Sen. John McCain, an architect of sweeping campaign-finance reform who got walloped by a presidential candidate armed with more than $750 million, predicts that no one will ever again accept federal matching funds to run for the nation’s highest office.

“No Republican in his or her right mind is going to agree to public financing. I mean, that’s dead. That is over. The last candidate for president of the United States from a major party that will take public financing was me,” the Arizona Republican told The Washington Times.

In an hourlong interview at the newspaper with editors and reporters Friday, Mr. McCain also questioned President Obama’s pledge of bipartisanship, saying the Democrat has passed up several prime opportunities to work with Republican lawmakers. What’s more, the new president has abandoned key campaign promises, from Iraq withdrawal to congressional earmarks to nuclear energy, he charged.

“There are statements that then-candidate Obama made during the campaign over and over and over again that obviously he’s not staying with,” Mr. McCain said.

Despite his loss in the 2008 election, the 73-year-old Mr. McCain maintains the fiery passion that helped nearly 60 million Americans cast ballots for him. Throughout the lengthy interview, he was animated, even feisty, sometimes jamming a finger into the conference table for emphasis. But he was also reflective and expansive, delivering his comprehensive views on all of the issues of the day.

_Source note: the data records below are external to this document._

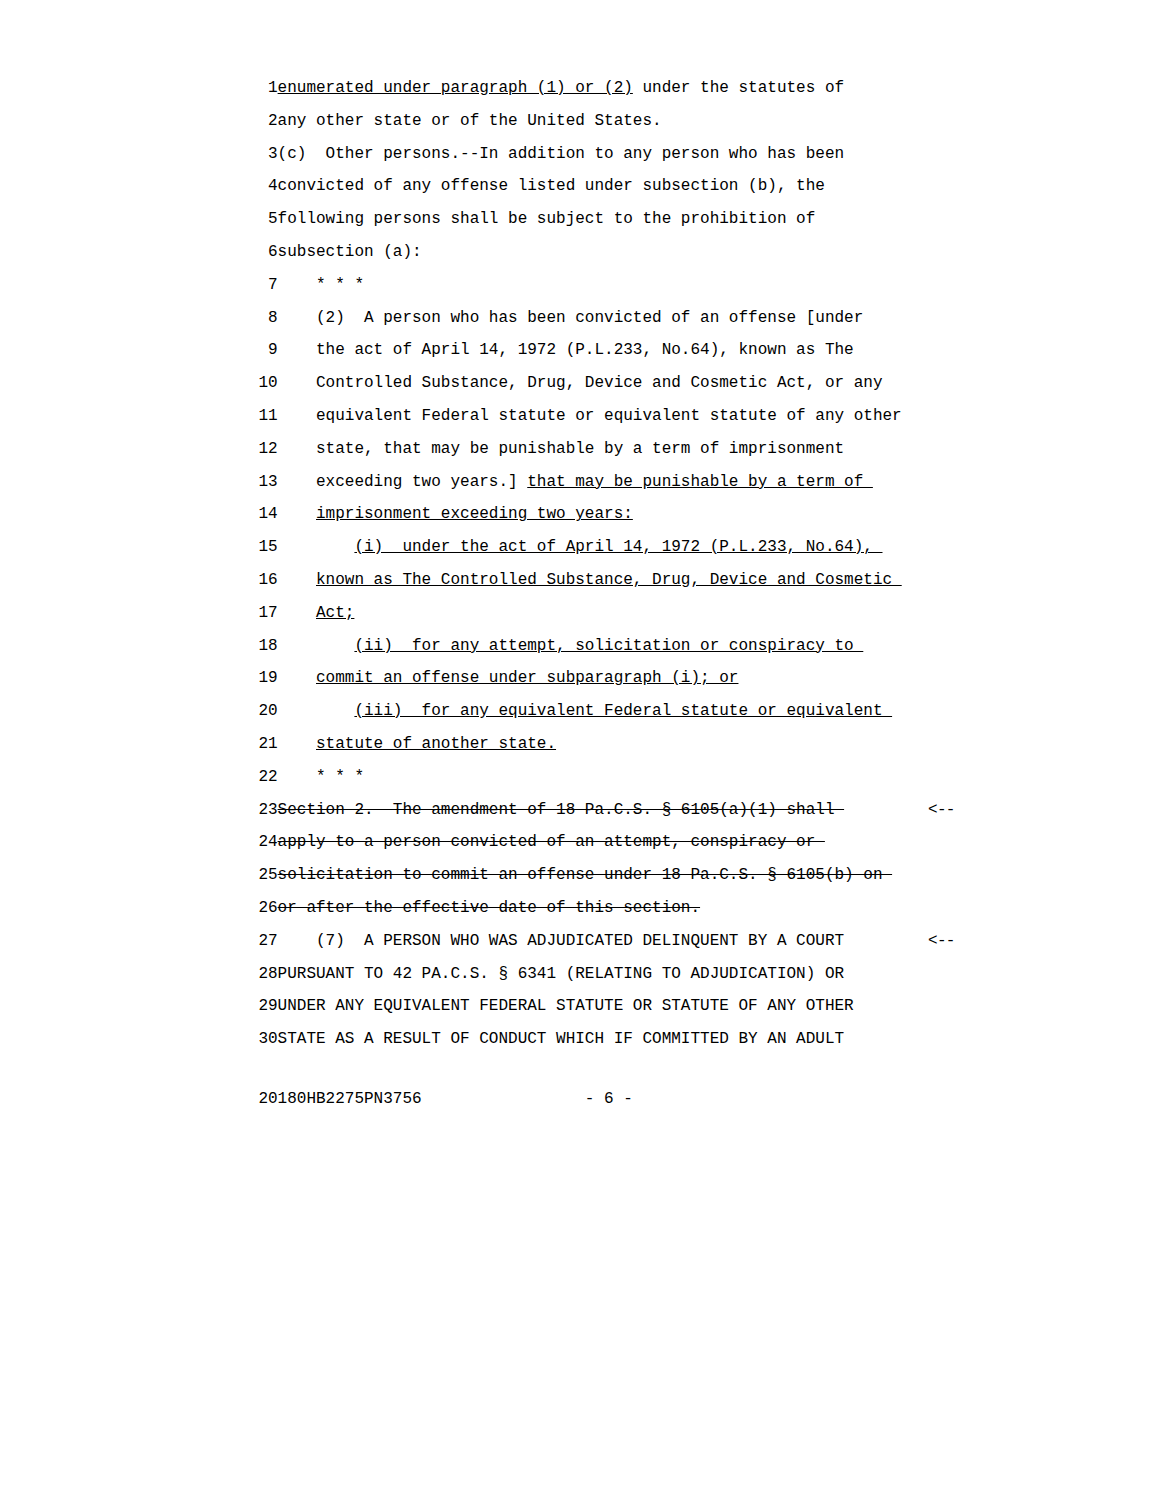| 1 | enumerated under paragraph (1) or (2) under the statutes of |
| 2 | any other state or of the United States. |
| 3 | (c) Other persons.--In addition to any person who has been |
| 4 | convicted of any offense listed under subsection (b), the |
| 5 | following persons shall be subject to the prohibition of |
| 6 | subsection (a): |
| 7 | * * * |
| 8 | (2) A person who has been convicted of an offense [under |
| 9 | the act of April 14, 1972 (P.L.233, No.64), known as The |
| 10 | Controlled Substance, Drug, Device and Cosmetic Act, or any |
| 11 | equivalent Federal statute or equivalent statute of any other |
| 12 | state, that may be punishable by a term of imprisonment |
| 13 | exceeding two years.] that may be punishable by a term of |
| 14 | imprisonment exceeding two years: |
| 15 | (i) under the act of April 14, 1972 (P.L.233, No.64), |
| 16 | known as The Controlled Substance, Drug, Device and Cosmetic |
| 17 | Act; |
| 18 | (ii) for any attempt, solicitation or conspiracy to |
| 19 | commit an offense under subparagraph (i); or |
| 20 | (iii) for any equivalent Federal statute or equivalent |
| 21 | statute of another state. |
| 22 | * * * |
| 23 | Section 2. The amendment of 18 Pa.C.S. § 6105(a)(1) shall <-- |
| 24 | apply to a person convicted of an attempt, conspiracy or |
| 25 | solicitation to commit an offense under 18 Pa.C.S. § 6105(b) on |
| 26 | or after the effective date of this section. |
| 27 | (7) A PERSON WHO WAS ADJUDICATED DELINQUENT BY A COURT <-- |
| 28 | PURSUANT TO 42 PA.C.S. § 6341 (RELATING TO ADJUDICATION) OR |
| 29 | UNDER ANY EQUIVALENT FEDERAL STATUTE OR STATUTE OF ANY OTHER |
| 30 | STATE AS A RESULT OF CONDUCT WHICH IF COMMITTED BY AN ADULT |
20180HB2275PN3756 - 6 -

While he said he isn’t a “sore loser” and isn’t looking back in anger or bitterness at the often negative campaign run by Mr. Obama, he delivered his trademark “straight talk,” disagreeing with the new president on matters ranging from immigration reform to talks with Iran to nuclear energy.

The diminutive former Navy fighter pilot grew impassioned when he talked about Mr. Obama’s vow to end the partisan rancor that has hung over Washington since the days of President Ronald Reagan. His opponent promised a new postpartisan capital throughout his campaign — something the maverick Republican who often has crossed party lines also called for — but Mr. McCain said Mr. Obama not only hasn’t delivered, he seems to have abandoned the pledge.

Since Inauguration Day, Mr. McCain said, he has been consulted just once by the administration, when a White House lawyer visited to discuss the closing of the U.S. prison at the naval base at Guantanamo Bay, Cuba.

“Aside from that, I have not known of an occasion where [White House officials] sit down across the table” from Republicans to negotiate the substance of an issue.

“Now, there’s been occasions where the president comes and talks to Republicans, but that’s not good bipartisanship,” he said.

The Arizona senator said House Speaker Nancy Pelosi “put it best” when she dismissed Republican complaints that they were left out of negotiations over the $787 billion stimulus package, which garnered just three Republican votes in the Senate and none in the House.

“We won, we wrote the bill,” he said, quoting the California Democrat. “That applies not just to that bill, but it does to all of the other pieces of legislation, too.” His voice heavy with exasperation, he said: “We’re not in on the takeoff, and anybody who calls the stimulus package bipartisan — you pick off three Republicans? That’s not bipartisan.”

The 26-year lawmaker said achieving the campaign promise of changing the partisan ways of Washington will take a real commitment from the president.

“I’ve been around for a lot of administrations, and the way you address an issue in a bipartisan fashion is, you invite somebody over and you sit down at a table and you say, ‘OK, here’s our position on this issue, and here’s what we want — what do you want? What’s your priority?’ And you sit down and work out an agreement and you come out and you say, like [former Democratic House Speaker] Tip O’Neill and Ronald Reagan did, that we’ve agreed and we’re going to push this through,” he said.